TEXT SEGMENT -
** begin **
MIG Welding Settings Chart: Wire Speed and Voltage by Material

Getting your MIG welder dialed in correctly is the first step to making quality welds. The right combination of voltage and wire feed speed varies by material type, material thickness, wire diameter, and shielding gas. This reference guide gives you starting point settings for the most common MIG welding situations — bookmark it and adjust from there.

Important: These are starting points, not absolutes. Variables including machine brand, cable length, contact tip condition, base metal cleanliness, and ambient temperature affect ideal settings. Always run a test bead on scrap before welding your actual workpiece.

How to Read These Charts

Voltage determines arc length and penetration profile. Higher voltage = wider, flatter bead.

Wire feed speed (WFS) in inches per minute (IPM) determines amperage and deposition rate. Higher WFS = more amps = more heat = more penetration.
** end **
DATASET EXCERPT -
** begin **
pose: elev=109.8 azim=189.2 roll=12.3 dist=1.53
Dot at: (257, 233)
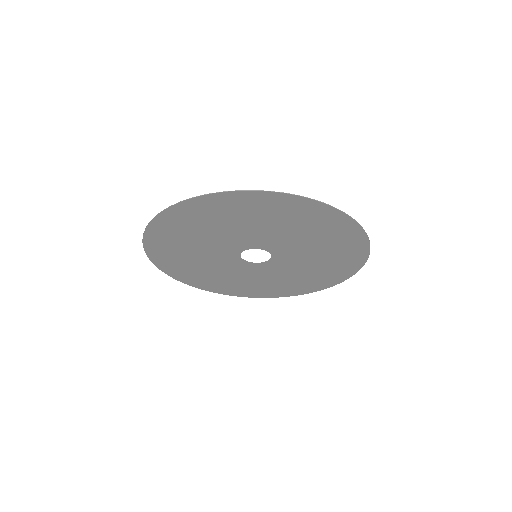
** end **
BRIEF 1 -
In the MIG welding settings guide, what does voltage determine?
BRIEF 2 -
Extend the MIG welding settings guide from the point where it stops.

RESULT 1 -
Arc length and penetration profile.

RESULT 2 -
The relationship: Voltage and WFS must be balanced. Too high WFS relative to voltage causes stubbing and spatter. Too high voltage relative to WFS causes a wide, flat bead with possible burn-through on thin material.

Adjusting from the chart:

• If the bead sits too high (cold): increase voltage or decrease travel speed
• If there is burn-through: reduce voltage, increase WFS, or increase travel speed
• If excessive spatter: adjust voltage up or WFS down slightly

Carbon Steel Settings (ER70S-6 Wire, 75/25 Ar/CO2 Gas, 15-20 CFH)

0.023” Wire (Best for 24–18 gauge thin sheet metal)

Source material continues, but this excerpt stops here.